The author of nine books on the SAT, including the New York Times bestseller, Cracking the SAT, Mr. Robinson said that the biggest problem students face is trying to use the same test-taking skills that they use for tests in school.

"This isn't like any other test you would take," he said, adding in high school the more difficult questions are worth more points, so it's important to get those right. However, the opposite holds for the SAT, since all the questions are worth the same amount.

Students tend to race through the easy questions and spend more time on the hard ones. This is the wrong thing to do, said Mr. Robinson, as they risk making careless mistakes on the easier questions and losing credit for them.

Unlike a school test, the SAT doesn't give "partial credit" for someone who has done the work right, but has gotten the answer wrong: "The SAT doesn't care how smart you are; you're just wrong."

Test-takers need to spend time making sure the answers to the easy questions are right, and skip the hard questions, he said: "That's the hardest thing to do...but you have to train yourself to do it."

As an example, Mr. Robinson mentioned a friend who was very knowledgeable on many subjects, but didn't win when he went on Jeopardy. He had the knowledge, but he didn't know how to adapt it to the right format to win the money.

Approximately 70 percent of the questions on the math section are at the seventh and eighth grade level, said Mr. Robinson: "If you take pains to answer the easy and middle-range questions...you can get a 600 [out of 800]."

Recognizing Differences

Males and females approach test-taking differently, according to Mr. Robinson: girls perform better on high school and college exams than on standardized tests.

He said that girls are more conscientious and tend to study more, and have a harder time skipping over a question on the test than boys do.

"The key to these tests is knowing what questions not to bother with. They don't teach you that in school," he said.

Male students are also more willing to take short cuts to find the right answer, while females are more focused on "the right way" to solve the problem.

One of the biggest blunders that students make is rushing through the test, then going back over the answers once they've finished: "You need to develop the ability to catch your errors in the process," he said, telling students to use their "spidey sense," or sixth sense, to know early on that they've made a mistake.

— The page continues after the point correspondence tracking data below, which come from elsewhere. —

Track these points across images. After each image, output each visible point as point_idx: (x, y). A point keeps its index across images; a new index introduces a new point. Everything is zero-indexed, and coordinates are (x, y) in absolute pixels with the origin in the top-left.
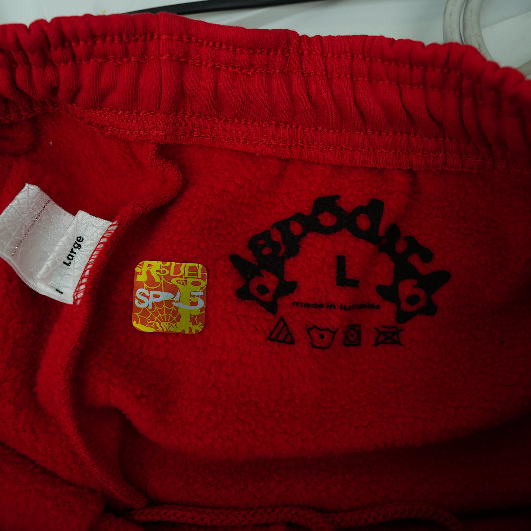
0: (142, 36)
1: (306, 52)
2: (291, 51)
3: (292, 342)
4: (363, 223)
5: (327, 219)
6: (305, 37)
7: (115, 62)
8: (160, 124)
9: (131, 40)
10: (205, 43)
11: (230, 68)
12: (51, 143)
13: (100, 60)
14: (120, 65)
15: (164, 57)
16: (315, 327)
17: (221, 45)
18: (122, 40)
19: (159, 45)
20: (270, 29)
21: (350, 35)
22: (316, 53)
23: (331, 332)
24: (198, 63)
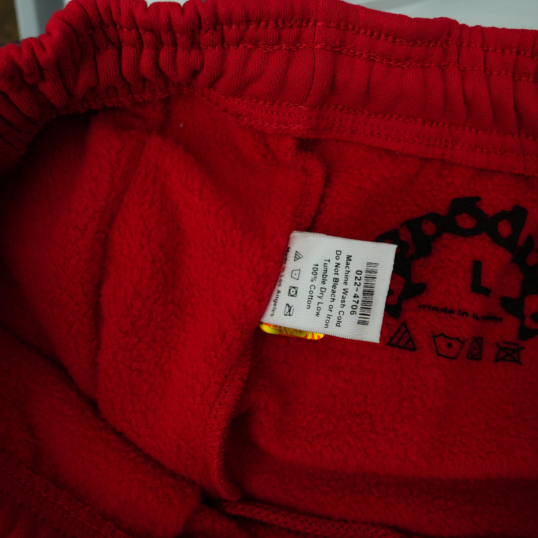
0: (298, 23)
1: (464, 45)
2: (451, 42)
3: (414, 349)
4: (504, 229)
5: (465, 221)
6: (464, 26)
7: (265, 49)
8: (303, 117)
9: (286, 26)
10: (362, 32)
11: (385, 60)
12: (181, 125)
13: (250, 46)
14: (270, 52)
15: (319, 46)
16: (442, 334)
17: (380, 35)
18: (277, 25)
19: (315, 33)
20: (432, 18)
21: (518, 29)
22: (476, 46)
23: (460, 341)
24: (352, 53)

He added that the mistake most frequently made on the math portion of the test is reading the question wrong.

Mr. Robinson gave students some simple advice on how to get a high score on the essay part on the verbal section of the SAT: write as much as possible.

"The longer your essay, the higher the score... you have to write fast," he said.

The essay, which students are given 25 minutes to complete, is graded by two teachers, who use a "holistic" or fast-grading system, where much of the consideration goes to the length, he said.

Mr. Robinson also told students that the question often pertains to taking a side on a very general issue. Avoid using the word "I," or discussing personal examples, even if the essay says to do so, he said, recommending that students try to pull examples from a well known piece of literature that they have read in school.

Finally, don't think too long or hard about the issue; go with the first argument that comes to your head, said Mr. Robinson: "The longer you think about something the more you change your opinion... you don't have time to do that on the SAT."

A rated chess master, Mr. Robinson devised and perfected the Joe Bloggs approach to beating standardized tests in 1980, as well as numerous other core Princeton Review techniques. A freelance author of many books on the SAT and other similar standardized tests, he has collaborated with the Princeton Review to develop a number of its courses.